Not only does HILO feature an almost 17% allocation to Thailand, one of the top-performing emerging markets in recent years, the ETF’s index sports a yield of 6.44%. Beyond that, HILO lives up to its low volatility billing as telecommunications and utilities names combine for almost 45% of the fund’s sector weight.

HILO charges 0.85%. Other top country weights include China at 16.7%, Brazil at 16.1% and South Africa at 14.7%.

SPDR S&P Emerging Markets Dividend ETF (NYSE: EDIV)
Since coming to market in February 2011, EDIV has outperformed VWO by about 450 basis points. Today, EDIV is found sporting a yield of almost 5%. Home to 122 stocks and almost $287 million in AUM, EDIV charges 0.59% annually. With a price/earnings ratio of 8.1, EDIV trades at 1.22, according to data on the SPDRs Web site. That means EDIV is cheaper on a valuation than EEM and the broader emerging markets universe.

Financials and technology issues combine for about 48% of EDIV’s weight. At the country level, Taiwan, China and Brazil combine for 48% as well. One interesting note: In the absence of a country-specific fund, EDIV offers one of the largest allocations of any ETF to the Czech Republic at 8.45%.

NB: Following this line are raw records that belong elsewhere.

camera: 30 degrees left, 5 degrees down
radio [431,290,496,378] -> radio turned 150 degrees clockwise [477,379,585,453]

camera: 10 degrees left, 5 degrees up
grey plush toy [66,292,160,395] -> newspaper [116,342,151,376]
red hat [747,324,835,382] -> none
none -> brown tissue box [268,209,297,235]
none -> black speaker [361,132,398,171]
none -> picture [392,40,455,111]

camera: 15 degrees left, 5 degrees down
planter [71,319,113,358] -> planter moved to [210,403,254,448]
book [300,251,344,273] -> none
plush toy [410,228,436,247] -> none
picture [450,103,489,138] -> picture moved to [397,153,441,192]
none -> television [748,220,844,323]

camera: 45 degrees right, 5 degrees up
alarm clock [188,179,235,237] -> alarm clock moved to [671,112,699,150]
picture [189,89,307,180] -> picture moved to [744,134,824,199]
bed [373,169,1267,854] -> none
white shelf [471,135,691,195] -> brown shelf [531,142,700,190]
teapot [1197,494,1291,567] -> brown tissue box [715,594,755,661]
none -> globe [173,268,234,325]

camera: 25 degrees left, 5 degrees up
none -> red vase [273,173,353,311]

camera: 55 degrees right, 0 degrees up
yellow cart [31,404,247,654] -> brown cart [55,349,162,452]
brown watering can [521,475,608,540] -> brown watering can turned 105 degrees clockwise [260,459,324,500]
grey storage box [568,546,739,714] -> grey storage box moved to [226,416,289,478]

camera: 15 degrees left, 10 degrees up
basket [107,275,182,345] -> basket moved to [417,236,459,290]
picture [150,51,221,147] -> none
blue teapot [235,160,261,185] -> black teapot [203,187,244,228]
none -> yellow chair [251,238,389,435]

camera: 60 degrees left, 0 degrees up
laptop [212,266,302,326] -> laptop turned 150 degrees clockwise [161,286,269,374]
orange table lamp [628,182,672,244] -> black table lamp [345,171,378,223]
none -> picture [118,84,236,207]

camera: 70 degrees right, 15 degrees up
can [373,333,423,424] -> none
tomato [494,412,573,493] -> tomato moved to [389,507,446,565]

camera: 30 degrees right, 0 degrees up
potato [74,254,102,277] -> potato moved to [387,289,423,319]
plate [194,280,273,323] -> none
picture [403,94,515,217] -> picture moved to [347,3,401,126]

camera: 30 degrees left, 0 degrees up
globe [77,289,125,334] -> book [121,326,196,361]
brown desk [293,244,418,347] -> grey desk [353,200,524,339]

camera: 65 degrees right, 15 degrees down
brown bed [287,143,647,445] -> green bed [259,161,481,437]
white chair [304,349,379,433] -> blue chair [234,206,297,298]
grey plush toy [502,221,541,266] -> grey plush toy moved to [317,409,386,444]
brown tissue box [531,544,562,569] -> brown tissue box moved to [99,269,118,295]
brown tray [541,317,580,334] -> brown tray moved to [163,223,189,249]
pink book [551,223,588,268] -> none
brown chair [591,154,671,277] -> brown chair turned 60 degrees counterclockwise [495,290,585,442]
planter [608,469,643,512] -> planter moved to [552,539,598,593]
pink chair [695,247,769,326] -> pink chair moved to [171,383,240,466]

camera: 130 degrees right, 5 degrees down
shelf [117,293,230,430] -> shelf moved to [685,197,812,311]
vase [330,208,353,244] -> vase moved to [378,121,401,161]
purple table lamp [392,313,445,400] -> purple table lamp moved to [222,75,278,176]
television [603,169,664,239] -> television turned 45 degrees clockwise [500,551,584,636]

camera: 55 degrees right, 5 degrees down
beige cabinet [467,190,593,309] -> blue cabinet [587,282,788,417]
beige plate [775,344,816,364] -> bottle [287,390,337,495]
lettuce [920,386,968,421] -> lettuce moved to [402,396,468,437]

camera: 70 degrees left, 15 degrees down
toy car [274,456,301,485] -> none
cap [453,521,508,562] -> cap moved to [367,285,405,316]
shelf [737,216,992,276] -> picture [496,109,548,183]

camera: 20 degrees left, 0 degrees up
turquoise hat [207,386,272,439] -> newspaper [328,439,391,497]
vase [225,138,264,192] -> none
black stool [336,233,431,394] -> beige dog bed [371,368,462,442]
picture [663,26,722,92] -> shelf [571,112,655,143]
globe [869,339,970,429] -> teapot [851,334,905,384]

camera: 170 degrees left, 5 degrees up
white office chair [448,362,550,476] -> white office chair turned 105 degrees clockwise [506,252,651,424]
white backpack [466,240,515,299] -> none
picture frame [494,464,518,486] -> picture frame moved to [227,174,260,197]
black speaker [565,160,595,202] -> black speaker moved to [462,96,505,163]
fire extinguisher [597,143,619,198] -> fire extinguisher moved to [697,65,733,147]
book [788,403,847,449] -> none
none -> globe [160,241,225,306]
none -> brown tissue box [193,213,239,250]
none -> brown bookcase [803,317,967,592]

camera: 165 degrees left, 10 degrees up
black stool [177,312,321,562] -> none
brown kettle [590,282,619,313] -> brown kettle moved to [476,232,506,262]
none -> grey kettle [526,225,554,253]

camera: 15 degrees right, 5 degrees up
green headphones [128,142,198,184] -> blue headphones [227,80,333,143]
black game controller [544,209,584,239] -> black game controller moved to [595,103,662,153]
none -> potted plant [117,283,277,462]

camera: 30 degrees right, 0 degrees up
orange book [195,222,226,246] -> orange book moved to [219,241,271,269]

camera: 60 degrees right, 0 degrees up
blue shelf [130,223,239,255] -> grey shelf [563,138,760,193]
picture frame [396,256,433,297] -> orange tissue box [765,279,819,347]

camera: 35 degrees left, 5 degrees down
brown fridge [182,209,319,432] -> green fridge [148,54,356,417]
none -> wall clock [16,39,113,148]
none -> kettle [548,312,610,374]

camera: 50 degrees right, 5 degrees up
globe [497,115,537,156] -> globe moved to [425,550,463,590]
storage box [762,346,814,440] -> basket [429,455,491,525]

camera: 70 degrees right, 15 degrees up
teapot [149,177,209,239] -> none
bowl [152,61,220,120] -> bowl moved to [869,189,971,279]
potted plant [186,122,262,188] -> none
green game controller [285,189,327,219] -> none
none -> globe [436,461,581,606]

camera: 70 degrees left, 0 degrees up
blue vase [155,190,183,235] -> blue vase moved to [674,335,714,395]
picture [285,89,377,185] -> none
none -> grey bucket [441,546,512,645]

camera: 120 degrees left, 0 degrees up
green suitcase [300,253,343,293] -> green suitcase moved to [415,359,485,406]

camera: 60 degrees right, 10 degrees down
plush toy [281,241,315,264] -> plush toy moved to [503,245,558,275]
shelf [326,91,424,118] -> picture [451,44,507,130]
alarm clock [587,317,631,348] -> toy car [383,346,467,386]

iShares Emerging Markets Dividend Index Fund (NYSE: DVYE)
The iShares Emerging Markets Dividend Index Fund is the iShares answer to EDIV. DVYE debuted in February, exactly one year to the day after EDIV. The iShares offering is cheaper at 0.49% and a tad more diverse at the sector level as six industry groups – industrials, telecommunications, consumer goods, financial, materials and utilities – receive double-digit allocations.

Taiwan, Brazil and South Africa represent 48% of DVYE’s weight. While the iShares offering may be cheaper in terms of fees, its valuation metrics are pricy compared to EDIV. DVYE trades 14.3 times earnings and 3.4 times book value, according to iShares data. The fund has a 30-day SEC yield of 6.08%.